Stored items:
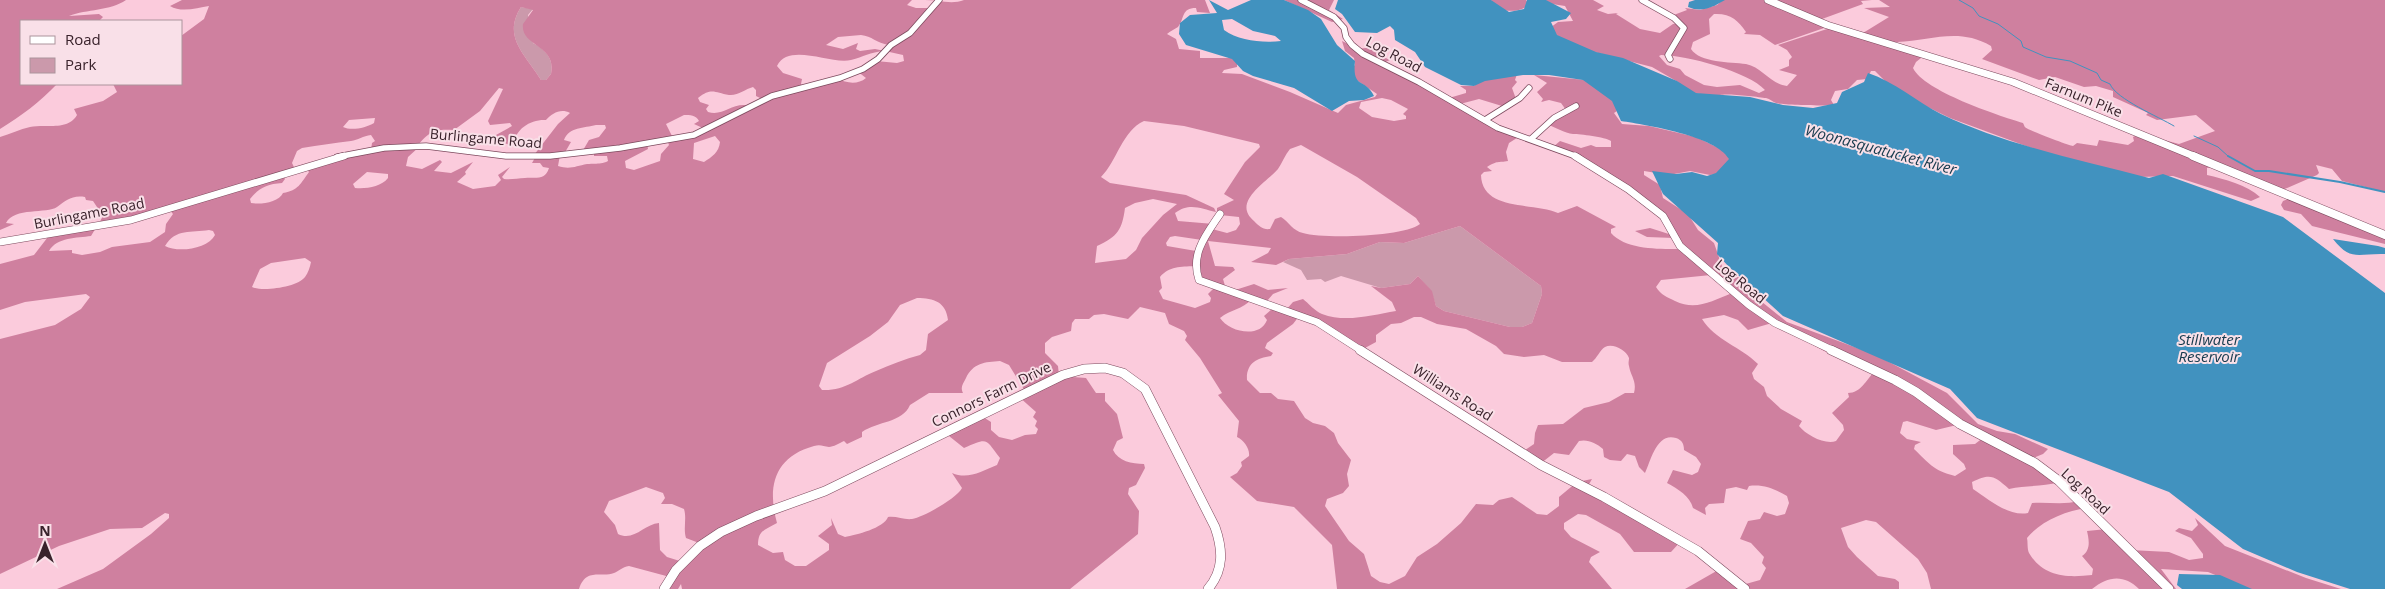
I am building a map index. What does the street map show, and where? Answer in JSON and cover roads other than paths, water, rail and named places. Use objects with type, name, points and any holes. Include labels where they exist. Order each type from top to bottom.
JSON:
[{"type":"main road","name":"Farnum Pike","points":[[1768,0],[1832,26],[1955,62],[2013,82],[2385,235]]},
{"type":"street","name":"Burlingame Road","points":[[0,242],[131,220],[329,159],[384,148],[426,146],[506,156],[550,156],[620,148],[694,135],[772,96],[840,78],[864,69],[878,59],[891,45],[910,33],[939,0]]},
{"type":"street","name":"Log Road","points":[[1301,0],[1334,17],[1344,28],[1346,37],[1352,45],[1363,54],[1419,82],[1498,128],[1577,157],[1602,172],[1663,216],[1680,246],[1743,300],[1775,323],[1895,380],[1923,396],[1960,424],[2035,463],[2059,481],[2169,589]]},
{"type":"street","points":[[1642,0],[1674,18],[1684,28],[1668,55],[1670,59]]},
{"type":"street","points":[[1485,120],[1496,110],[1526,93],[1529,88]]},
{"type":"street","points":[[1531,139],[1554,118],[1576,106]]},
{"type":"street","name":"Williams Road","points":[[1220,214],[1200,244],[1195,257],[1194,271],[1198,280],[1317,322],[1541,465],[1604,497],[1698,551],[1745,589]]},
{"type":"street","name":"Connors Farm Drive","points":[[664,589],[676,570],[700,546],[721,532],[756,516],[825,491],[1063,375],[1084,368],[1105,368],[1123,373],[1145,389],[1221,542],[1222,559],[1217,576],[1208,589]]},
{"type":"water","points":[[1209,0],[1228,10],[1251,0],[1284,0],[1308,10],[1321,19],[1337,45],[1355,61],[1355,76],[1357,80],[1367,87],[1374,96],[1364,100],[1349,101],[1332,111],[1294,88],[1253,76],[1243,71],[1232,59],[1186,45],[1179,34],[1180,23],[1190,15],[1217,13]],"holes":[[[1232,19],[1253,31],[1275,36],[1281,41],[1267,42],[1237,37],[1224,30],[1222,20]]]},
{"type":"water","name":"Stillwater Reservoir","points":[[1338,0],[1491,0],[1509,12],[1524,9],[1527,0],[1546,0],[1571,13],[1566,19],[1551,22],[1557,35],[1596,52],[1623,58],[1677,81],[1696,93],[1750,97],[1783,105],[1813,108],[1837,103],[1842,92],[1864,82],[1868,73],[1896,86],[1941,114],[1991,135],[2044,151],[2149,178],[2163,174],[2283,217],[2385,293],[2385,589],[2350,589],[2297,572],[2243,549],[2169,492],[1977,418],[1950,389],[1783,316],[1717,254],[1718,243],[1663,194],[1652,171],[1676,174],[1692,172],[1707,176],[1716,173],[1729,159],[1722,151],[1696,138],[1680,133],[1621,121],[1612,101],[1583,80],[1549,75],[1523,75],[1485,81],[1474,86],[1461,85],[1425,67],[1415,52],[1395,40],[1394,30],[1390,26],[1377,33],[1355,32],[1342,14],[1335,9]]},
{"type":"water","points":[[1695,0],[1725,0],[1712,7],[1703,9],[1688,7],[1689,2]]},
{"type":"water","points":[[2333,239],[2385,248],[2385,254],[2350,254]]},
{"type":"water","points":[[2179,574],[2220,575],[2252,589],[2182,589],[2177,585]]},
{"type":"waterway","points":[[1959,0],[1973,8],[1979,16],[1998,24],[2021,41],[2023,47],[2046,57],[2070,61],[2097,73],[2101,80],[2110,84],[2120,96],[2174,126]]},
{"type":"waterway","points":[[2194,136],[2218,147],[2229,157]]},
{"type":"waterway","points":[[2228,156],[2255,171],[2269,171],[2340,182],[2385,192]]},
{"type":"water label","name":"Woonasquatucket River","points":[[1881,149]]}]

What the task requires>
Images stay out, but the rest of the records must be retyped exactly.

Response below>
I am building a map index. What does the street map show, and where? Answer in JSON and cover roads other than paths, water, rail and named places. Use objects with type, name, points and any holes. Include labels where they exist. Order each type from top to bottom.
JSON:
[{"type":"main road","name":"Farnum Pike","points":[[1768,0],[1832,26],[1955,62],[2013,82],[2385,235]]},
{"type":"street","name":"Burlingame Road","points":[[0,242],[131,220],[329,159],[384,148],[426,146],[506,156],[550,156],[620,148],[694,135],[772,96],[840,78],[864,69],[878,59],[891,45],[910,33],[939,0]]},
{"type":"street","name":"Log Road","points":[[1301,0],[1334,17],[1344,28],[1346,37],[1352,45],[1363,54],[1419,82],[1498,128],[1577,157],[1602,172],[1663,216],[1680,246],[1743,300],[1775,323],[1895,380],[1923,396],[1960,424],[2035,463],[2059,481],[2169,589]]},
{"type":"street","points":[[1642,0],[1674,18],[1684,28],[1668,55],[1670,59]]},
{"type":"street","points":[[1485,120],[1496,110],[1526,93],[1529,88]]},
{"type":"street","points":[[1531,139],[1554,118],[1576,106]]},
{"type":"street","name":"Williams Road","points":[[1220,214],[1200,244],[1195,257],[1194,271],[1198,280],[1317,322],[1541,465],[1604,497],[1698,551],[1745,589]]},
{"type":"street","name":"Connors Farm Drive","points":[[664,589],[676,570],[700,546],[721,532],[756,516],[825,491],[1063,375],[1084,368],[1105,368],[1123,373],[1145,389],[1221,542],[1222,559],[1217,576],[1208,589]]},
{"type":"water","points":[[1209,0],[1228,10],[1251,0],[1284,0],[1308,10],[1321,19],[1337,45],[1355,61],[1355,76],[1357,80],[1367,87],[1374,96],[1364,100],[1349,101],[1332,111],[1294,88],[1253,76],[1243,71],[1232,59],[1186,45],[1179,34],[1180,23],[1190,15],[1217,13]],"holes":[[[1232,19],[1253,31],[1275,36],[1281,41],[1267,42],[1237,37],[1224,30],[1222,20]]]},
{"type":"water","name":"Stillwater Reservoir","points":[[1338,0],[1491,0],[1509,12],[1524,9],[1527,0],[1546,0],[1571,13],[1566,19],[1551,22],[1557,35],[1596,52],[1623,58],[1677,81],[1696,93],[1750,97],[1783,105],[1813,108],[1837,103],[1842,92],[1864,82],[1868,73],[1896,86],[1941,114],[1991,135],[2044,151],[2149,178],[2163,174],[2283,217],[2385,293],[2385,589],[2350,589],[2297,572],[2243,549],[2169,492],[1977,418],[1950,389],[1783,316],[1717,254],[1718,243],[1663,194],[1652,171],[1676,174],[1692,172],[1707,176],[1716,173],[1729,159],[1722,151],[1696,138],[1680,133],[1621,121],[1612,101],[1583,80],[1549,75],[1523,75],[1485,81],[1474,86],[1461,85],[1425,67],[1415,52],[1395,40],[1394,30],[1390,26],[1377,33],[1355,32],[1342,14],[1335,9]]},
{"type":"water","points":[[1695,0],[1725,0],[1712,7],[1703,9],[1688,7],[1689,2]]},
{"type":"water","points":[[2333,239],[2385,248],[2385,254],[2350,254]]},
{"type":"water","points":[[2179,574],[2220,575],[2252,589],[2182,589],[2177,585]]},
{"type":"waterway","points":[[1959,0],[1973,8],[1979,16],[1998,24],[2021,41],[2023,47],[2046,57],[2070,61],[2097,73],[2101,80],[2110,84],[2120,96],[2174,126]]},
{"type":"waterway","points":[[2194,136],[2218,147],[2229,157]]},
{"type":"waterway","points":[[2228,156],[2255,171],[2269,171],[2340,182],[2385,192]]},
{"type":"water label","name":"Woonasquatucket River","points":[[1881,149]]}]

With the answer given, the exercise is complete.